FDA Issues Rule Extending Oversight To E-Cigarettes And Other Tobacco Products
The U.S. Food and Drug Administration (FDA) finalized a rule today that extends its authority to include all tobacco products, including e-cigarettes, cigars, hookah tobacco and pipe tobacco, among others, restricting the sales of these products to minors nationwide.
“We have more to do to help protect Americans from the dangers of tobacco and nicotine, especially our youth,” says HHS Secretary Sylvia Burwell. “As cigarette smoking among those under 18 has fallen, the use of other nicotine products, including e-cigarettes, has taken a drastic leap. All of this is creating a new generation of Americans who are at risk of addiction. Today’s announcement is an important step in the fight for a tobacco-free generation—it will help us catch up with changes in the marketplace, put into place rules that protect our kids and give adults information they need to make informed decisions.”

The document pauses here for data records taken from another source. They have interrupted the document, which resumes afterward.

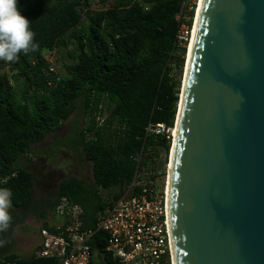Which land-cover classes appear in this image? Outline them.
<instances>
[{"label": "trees", "instance_id": "1", "mask_svg": "<svg viewBox=\"0 0 264 264\" xmlns=\"http://www.w3.org/2000/svg\"><path fill=\"white\" fill-rule=\"evenodd\" d=\"M108 1L98 0L103 7L91 11L88 0H17L39 49L21 53L17 62H8L7 72L0 71V189L11 190V222L0 231V264H58L34 252L17 255L15 229L33 216L53 230L48 218L62 197L81 206L82 229H95L96 213L119 198L135 171L145 169L153 179L157 169L148 159L159 149L165 155L170 150L165 134H146V128L174 126L179 85L172 73L185 56V47L176 43L175 15L185 1L193 18L197 0H112L106 7ZM54 51H64L69 60L59 81L48 70ZM78 100L86 121L73 146L80 144L91 163L94 186L68 177L50 196L35 198L36 178L18 160L68 120ZM97 118H103L101 124ZM101 190L113 191L111 200L103 199ZM105 245L106 235L97 231L89 264H116Z\"/></svg>", "mask_w": 264, "mask_h": 264}, {"label": "water", "instance_id": "2", "mask_svg": "<svg viewBox=\"0 0 264 264\" xmlns=\"http://www.w3.org/2000/svg\"><path fill=\"white\" fill-rule=\"evenodd\" d=\"M178 106L174 264H264V0H200Z\"/></svg>", "mask_w": 264, "mask_h": 264}, {"label": "built area", "instance_id": "3", "mask_svg": "<svg viewBox=\"0 0 264 264\" xmlns=\"http://www.w3.org/2000/svg\"><path fill=\"white\" fill-rule=\"evenodd\" d=\"M191 4H194V0H191ZM196 5L193 18L184 10L185 1H182L175 15L178 24L176 43L185 47V54ZM188 9L192 11L190 3ZM55 55L56 51L47 59L48 70L57 74L56 81H59L61 75L56 71ZM3 62L6 61L0 60V63ZM102 120L97 118V123L101 124ZM146 134H165L172 144V128L164 124H149ZM167 156L165 173L164 170L155 172L153 179H148L150 173L148 175L136 170L131 183L121 189L119 198L111 206L96 213L93 230L81 228V206L62 197L54 211V217L60 218V221L52 225L53 230H39L40 244L34 254L40 258L55 259L58 264H89L92 257L90 240L97 231H101L106 235L104 251L116 264H173L167 214L169 152ZM141 159L139 154L137 166ZM164 174L165 180L157 182V178Z\"/></svg>", "mask_w": 264, "mask_h": 264}, {"label": "rangeland", "instance_id": "4", "mask_svg": "<svg viewBox=\"0 0 264 264\" xmlns=\"http://www.w3.org/2000/svg\"><path fill=\"white\" fill-rule=\"evenodd\" d=\"M111 1L112 0L108 1L106 7L110 6ZM88 2L91 11H98L103 7L99 4L98 0H88ZM186 54L184 56L185 58L182 67H176L172 73L175 81L178 82L179 85V97H181L180 93L184 76ZM64 62H69L65 52L56 53V71L61 76L65 75V70L62 65ZM2 71L7 72V68ZM76 105L77 109L73 115L63 123L59 130L48 135L43 142L32 146V153L27 157L30 158L31 162L26 160H20L19 162L21 166H24L31 171L36 178L34 184L35 198L43 195L50 196L55 191L59 181L68 177H76L87 185L91 187L94 186L91 163L84 159L80 144L73 146V143L77 141L76 135L78 130L83 128V124L86 121V118L80 111L79 100ZM166 156L167 155L159 149L157 154L154 153L150 156L148 159V165H154L157 172L164 170L165 173V163L168 157ZM41 157H45V159H42ZM142 172L146 173L145 169ZM163 180H165V174L164 176H159L157 178V182L159 183H162ZM112 194L113 191H100V195L103 199L111 200ZM53 219H55L54 216L49 217L48 222L50 224L53 223ZM41 226V220H36L33 216H29L25 219L22 225L15 229L13 239L15 244L14 249L17 255L20 257H29L37 249L40 241L39 229ZM94 258L97 259V256H94Z\"/></svg>", "mask_w": 264, "mask_h": 264}, {"label": "clouds", "instance_id": "5", "mask_svg": "<svg viewBox=\"0 0 264 264\" xmlns=\"http://www.w3.org/2000/svg\"><path fill=\"white\" fill-rule=\"evenodd\" d=\"M34 36L30 21L20 14L17 0H0V60L17 62L21 53L38 51ZM10 197L11 190L0 189V231L7 230L11 222Z\"/></svg>", "mask_w": 264, "mask_h": 264}, {"label": "bare ground", "instance_id": "6", "mask_svg": "<svg viewBox=\"0 0 264 264\" xmlns=\"http://www.w3.org/2000/svg\"><path fill=\"white\" fill-rule=\"evenodd\" d=\"M199 4H200V0L198 1L197 8H196L197 10H196V12L194 14L192 33H191V36H190V38L188 40V43H187V54H186L185 66H184V76H183L182 88H181V93H180L181 96H182V89H183V83H184V77H185L187 56H188V51H189V47H190V42H191V39H192V34H193V29H194L195 21H196L197 15H198ZM179 98H180V101H178L179 102L178 109H180V102H181V97H179ZM178 115H179V110H178ZM178 115H177V118H176V122H177V119H178ZM172 130H173L172 131L173 140H172V144H171L172 146H171V151H170V156H169V163H168V166H167V174H168L167 175V195H168V189H169V184H170L171 161H172L173 142H174V137H175V132H176V125L174 126V129L172 128ZM173 264H174V260H173Z\"/></svg>", "mask_w": 264, "mask_h": 264}, {"label": "crops", "instance_id": "7", "mask_svg": "<svg viewBox=\"0 0 264 264\" xmlns=\"http://www.w3.org/2000/svg\"><path fill=\"white\" fill-rule=\"evenodd\" d=\"M66 121H67V120H66ZM66 121H65V122H66ZM63 123H64V122H63ZM63 123L61 124V126H60L58 129L54 130V131L51 132L50 134H52V133H54L55 131L59 130V129L62 127ZM50 134H48V135H50ZM48 135H47V136H48ZM45 139H46V138H45ZM45 139H44V140H45ZM44 140H43V141H44ZM61 140H62V139H61ZM43 141H42V142H43ZM40 143H41V142H40ZM36 144H38V143H36ZM34 145H35V144H34ZM32 146H33V145H32ZM31 153H32V147H31V151H30V153H27V154L23 155V156L18 160V165L21 166V165L19 164L20 160H26V161L31 162L30 158H27L28 155L31 154ZM41 158H42V159H45V157H41ZM21 167H24V166H21ZM24 168H26V167H24ZM26 169H27V168H26ZM53 220H54V221H53V223H51V224L58 223V222L60 221V218H56V217H55V219H53ZM49 224H50V223H49ZM51 224H50V225H51ZM41 228H42V227H40V229H41ZM40 229H39V230H40ZM37 239H38V237H37ZM39 239H40V237H39ZM39 244H40V241H39L38 245H39Z\"/></svg>", "mask_w": 264, "mask_h": 264}]
</instances>
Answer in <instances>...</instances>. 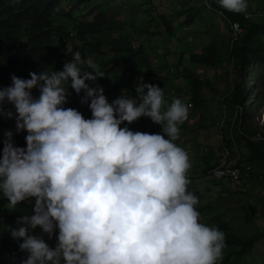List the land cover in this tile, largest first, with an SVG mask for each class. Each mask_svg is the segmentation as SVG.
<instances>
[{"label": "clouds", "instance_id": "1", "mask_svg": "<svg viewBox=\"0 0 264 264\" xmlns=\"http://www.w3.org/2000/svg\"><path fill=\"white\" fill-rule=\"evenodd\" d=\"M216 3L237 13L249 6V0ZM69 51L61 69L11 74L0 87V105H12L0 107V115L15 113L0 148V197L8 209L34 198L31 212L5 229L26 253L19 264H218L225 234L200 220L188 154L175 143L188 104L167 103L162 87L142 80L135 98L121 93L109 102L95 83L104 72L79 50ZM69 88L83 92L89 117L64 106ZM140 116L159 123L161 132L128 127ZM21 130L23 147L12 139ZM54 230L50 246L44 234L51 239Z\"/></svg>", "mask_w": 264, "mask_h": 264}, {"label": "trees", "instance_id": "2", "mask_svg": "<svg viewBox=\"0 0 264 264\" xmlns=\"http://www.w3.org/2000/svg\"><path fill=\"white\" fill-rule=\"evenodd\" d=\"M205 1L207 3L201 0L197 4L191 0H183L182 5L168 12L163 9L166 0H0V87L11 83V74L28 78L29 71L61 69L63 63L71 59L72 53L67 44L73 42V50H79L82 57H90L98 69L104 72L103 76L97 77L95 83L102 86L109 102L121 93L135 98L134 85L142 80L162 87L164 97L171 95L185 100L186 104L191 102L194 107L199 105L205 108L206 90L214 88L215 84L209 78L200 76L199 72L188 69L186 62L217 67L227 55L224 74L231 81L233 92L225 100L234 109L241 107L232 128V139L238 149L246 150L240 160L241 176L245 179L255 173L264 183V123L260 124L255 113L264 106V94H259L258 87L260 84L264 85L262 3L259 0H249L247 10L237 13L222 9L216 0ZM167 2L175 4V0ZM207 5L213 7L214 12L227 25L236 21L240 24L241 32L236 41L231 45L232 38L222 41L220 37H215L202 52H194L189 48L184 51L180 46L172 50V38L182 41V38H177L174 34L175 31L180 26L194 24L202 17L203 8L208 7ZM125 9L142 14H125L121 18V11ZM245 13L249 16L245 17ZM130 27L135 30V38L131 37L134 34L129 32ZM164 33L167 36L173 35L167 41L166 50L163 48L161 54L151 51L152 44H156L157 48L161 46L157 42L159 37H166ZM173 55H176L175 58ZM160 57L164 60L169 57V61L178 65L180 73L188 81V92H172V89L166 92L165 82L171 80L174 70H171L168 63L169 66L163 63L160 65V61L154 66L152 60ZM86 83L91 86L92 82ZM31 91L34 96H38L37 88L34 87ZM69 93L64 106L75 107L84 117H89L91 112L87 103L80 101L83 92L78 95L69 88ZM0 107L12 109L11 104ZM195 112L191 111L190 114ZM14 116V109L11 118L0 115V148L4 130H14ZM136 120L129 123L128 127L149 133L161 132V125L149 117L140 116ZM123 123L126 122H122L121 126ZM24 135V130L18 133L13 131L14 143L23 147ZM227 142L230 144L228 140H224L225 144ZM256 164L263 167V173H256ZM211 167L203 169L201 177H191L189 181L208 176L207 170ZM240 182L246 185L243 180ZM240 191L242 190L239 188L237 192ZM261 202H264V194ZM33 203L34 198H30L28 201H20L14 209H8L5 198L0 197V264H19L26 257V253L19 250L17 241L5 229L7 225H14L19 215L30 213ZM195 207L200 213L201 221L214 223L225 234V247L218 264H251L250 259L255 254L256 245L264 239V228L249 235L233 234L227 221L211 217L214 209L206 205ZM246 214L251 213L246 209ZM33 231L40 232L39 226ZM44 238L50 246H54L56 231L54 230L51 239L46 234Z\"/></svg>", "mask_w": 264, "mask_h": 264}, {"label": "rangeland", "instance_id": "3", "mask_svg": "<svg viewBox=\"0 0 264 264\" xmlns=\"http://www.w3.org/2000/svg\"><path fill=\"white\" fill-rule=\"evenodd\" d=\"M183 0H175V4H171L169 2L164 3L163 9H166L168 12H172L175 10V7L182 5ZM262 3V10H264V0H259ZM192 3L200 4L201 0H191ZM207 3V1L204 0ZM134 4V3H133ZM132 4V6H133ZM130 6V7H132ZM208 7L203 8V15L200 19L196 20V22L190 26H180L176 31L175 35L177 38H182V41L172 38V50L176 48V46H180V49H184V51H188V48L194 52H202L204 47L214 40L215 37H220L222 41H225L232 36V32L230 26L227 25L221 17L214 12V8L210 5ZM219 13V12H218ZM125 14L139 16L136 11H132L131 9H125L121 11V18ZM264 15V13H261ZM125 20V19H124ZM162 29V28H161ZM129 32L132 35V38H135L136 35L135 30L130 27ZM161 36V35H160ZM166 37H159L157 44L161 46L157 48L156 44H152L151 51H157V53H162L163 48L167 47V41L169 38L173 37V35L167 36V33H164ZM236 41V40H235ZM233 38L230 40L231 45L235 42ZM183 42V43H182ZM70 50L72 49L73 42L67 44ZM177 55V54H176ZM176 55H173L174 58ZM169 59V57H167ZM167 59V61H168ZM159 60V59H157ZM228 56L225 55L223 57V62L220 66L212 68L211 66H207L206 64H199V63H191L190 61L186 62L187 68H191L195 72H199L200 76L208 77L206 74H211L210 77L213 80H216L218 86H224L222 89L225 91L221 93V95H214V98H209L206 105H207V115L213 116V111L218 109V113L222 112L223 114L228 113L232 116L236 115V109L232 108V106L227 103L225 100L231 92H233L232 83L229 82L228 77L225 76L224 70L227 67ZM259 69L262 67L257 66ZM177 70H180L178 66ZM182 69V68H181ZM180 73V71H178ZM181 74V73H180ZM175 76V75H174ZM174 81L176 82L175 77H173ZM171 85H174L173 83ZM226 86V88H225ZM260 92L259 94L262 96L264 94V85H258ZM170 87H168L169 89ZM166 89V92H168ZM172 98L171 95H169ZM174 98V97H173ZM225 100V101H224ZM262 104H264V99L262 100ZM251 102V101H250ZM221 103V104H220ZM164 106V105H163ZM226 106V107H225ZM225 107V108H224ZM254 107V104H252ZM221 109V110H220ZM192 110V109H191ZM193 112V111H192ZM257 115V120L259 119L260 124L264 123V106L255 112ZM194 116L198 115L197 112L193 113ZM193 116V115H192ZM199 116V115H198ZM137 120L133 121L136 122ZM201 121V118L198 123ZM217 127V126H216ZM217 133V130H216ZM219 140V137H218ZM206 141V140H205ZM204 142V141H203ZM188 158L190 161V168L187 171L188 178L200 176L203 169H205L204 162L197 157L196 154L188 152ZM211 161H209L210 164ZM254 170L256 173H263V167L260 164H256L254 166ZM245 184H236L237 189L235 187L226 189L223 186L222 182L215 181L210 177H202V178H195L193 181H190L188 187L194 194L198 197V204L197 206H209L214 209L212 218L215 219L219 217L227 221L229 224L230 230L233 234H252L257 230H262L264 228V202H261V199L264 194L263 182L259 180V178L254 173L252 176L245 177ZM239 183V182H237ZM232 184V183H230ZM242 191L237 192L238 189ZM246 209L251 214H246ZM202 222L214 225V223L207 222L203 220ZM251 264H264V239L259 242L255 247V254L250 259Z\"/></svg>", "mask_w": 264, "mask_h": 264}, {"label": "crops", "instance_id": "4", "mask_svg": "<svg viewBox=\"0 0 264 264\" xmlns=\"http://www.w3.org/2000/svg\"><path fill=\"white\" fill-rule=\"evenodd\" d=\"M162 57L159 58L162 61L157 60V59L152 60V62L154 63V66H156L158 62L160 61L159 63L160 65L162 63L163 65L169 64L171 65V70H174V72H172L173 76L170 75L172 76L170 78L171 80H168V81L166 80L164 88L168 89V87H170L169 89L170 90L172 89V92L174 91L177 92V90H180L181 92H186V91L188 92L189 91L188 81L184 78V74L182 73L180 74L178 72L180 71V70H177L178 68H176V66L178 65L175 62H171L169 60L167 61L166 58H165L166 60L165 62V60L162 59ZM212 68H215V67H212ZM199 73H200V70H199ZM209 73L206 74V76H208L207 78H209V80L215 84V87L209 90H206V96H205L206 101L204 104L207 103L209 98H214V95L219 96L221 95L222 92L225 91L224 89H222V87L224 86L219 87L217 81L213 80L210 77L211 74ZM173 77H175L176 82L174 81ZM228 81L231 82L230 80ZM172 83L174 85H171ZM218 96H217V99H218ZM164 99L167 103H170L171 100L173 99V96L172 98H170L169 96H166L164 97ZM183 102L185 103V100H183ZM167 103L164 106H162V110L166 109ZM197 107L193 106V108H191L192 110L188 109L187 118L179 125L180 133L175 143L181 146L187 152V154L188 152L196 154L197 157L200 158V160L204 162V165L206 167L212 166L216 163L217 159L220 156V152H221L220 146H219L218 135H217L218 133H216V129H217L216 126L219 125L220 118L225 114H222L221 116L222 112L218 113V109H217L215 110V112L213 111V116L211 115L208 116L207 110H206L207 105H205V108L200 107L199 105ZM191 111L193 112L196 111L198 113V115L201 118V121L199 123L193 121L194 114L192 116V114H190ZM229 115H230L229 119L231 120L233 116L231 114ZM239 152H240V155H242L246 153V150L245 148H240ZM209 161H211L210 164H209ZM243 182L245 183L244 179H243ZM222 183L226 189H229L232 187H235L237 189L236 183L235 184L234 183L230 184L226 182H222Z\"/></svg>", "mask_w": 264, "mask_h": 264}, {"label": "built area", "instance_id": "5", "mask_svg": "<svg viewBox=\"0 0 264 264\" xmlns=\"http://www.w3.org/2000/svg\"><path fill=\"white\" fill-rule=\"evenodd\" d=\"M246 16L249 15L245 13V17ZM229 26L232 32L231 38H233V41H235L241 32V26L237 21L230 22ZM188 107L191 109L193 107V104L191 102H188ZM240 111L241 107H237L235 112L236 115H234L231 120L229 119L230 115L228 113H225V116H223V119L217 126L221 152L216 163L207 170L208 177L215 181L235 184L243 180L241 176L242 166L240 164L241 155L236 147L234 139H232V128L236 122L237 114ZM199 117L200 116L198 115L193 116V121H199ZM224 140H228L230 144L228 142L225 144Z\"/></svg>", "mask_w": 264, "mask_h": 264}, {"label": "bare ground", "instance_id": "6", "mask_svg": "<svg viewBox=\"0 0 264 264\" xmlns=\"http://www.w3.org/2000/svg\"><path fill=\"white\" fill-rule=\"evenodd\" d=\"M218 135V134H217ZM218 137H219V135H218Z\"/></svg>", "mask_w": 264, "mask_h": 264}]
</instances>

A recent survey supported by the FDA and the Centers for Disease Control and Prevention shows current e-cigarette use among high school students has climbed from 1.5 percent in 2011 to 16 percent in 2015. Prior to the FDA’s rule, there was no federal law prohibiting retailers from selling e-cigarettes to people under age 18. The rule’s provisions are aimed at restricting youth access and go into effect in 90 days. They include:
- Not allowing products to be sold to persons under the age of 18 years (both in person and online)
- Requiring age verification by photo ID
- Not allowing the selling of covered tobacco products in vending machines (unless in an adult-only facility)
- Not allowing the distribution of free samples
The rule also requires manufacturers of all newly regulated products to show that the products meet the applicable public health standard set forth in the law and receive marketing authorization from the FDA, unless the product was on the market as of Feb. 15, 2007. The tobacco product review process gives the agency the ability to evaluate factors such as ingredients, product design and health risks, as well as their appeal to youth and non-users.
Under staggered timelines, the FDA expects that manufacturers will continue selling their products for up to two years while they submit—and an additional year while the FDA reviews—a new tobacco product application. The FDA will issue an order granting marketing authorization where appropriate; otherwise, the product will face FDA enforcement.
Today’s actions will subject all manufacturers, importers and/or retailers of newly regulated tobacco products to any applicable provisions, bringing them in line with other tobacco products the FDA has regulated under the TCA since 2009.
“This final rule is a foundational step that enables the FDA to regulate products young people were using at alarming rates, like e-cigarettes, cigars and hookah tobacco, that had gone largely unregulated,” says Mitch Zeller, J.D., director of the FDA’s Center for Tobacco Products. “The agency considered a number of factors in developing the rule and believes our approach is reasonable and balanced. Ultimately our job is to assess what’s happening at the population level before figuring out how to use all of the regulatory tools Congress gave the FDA.”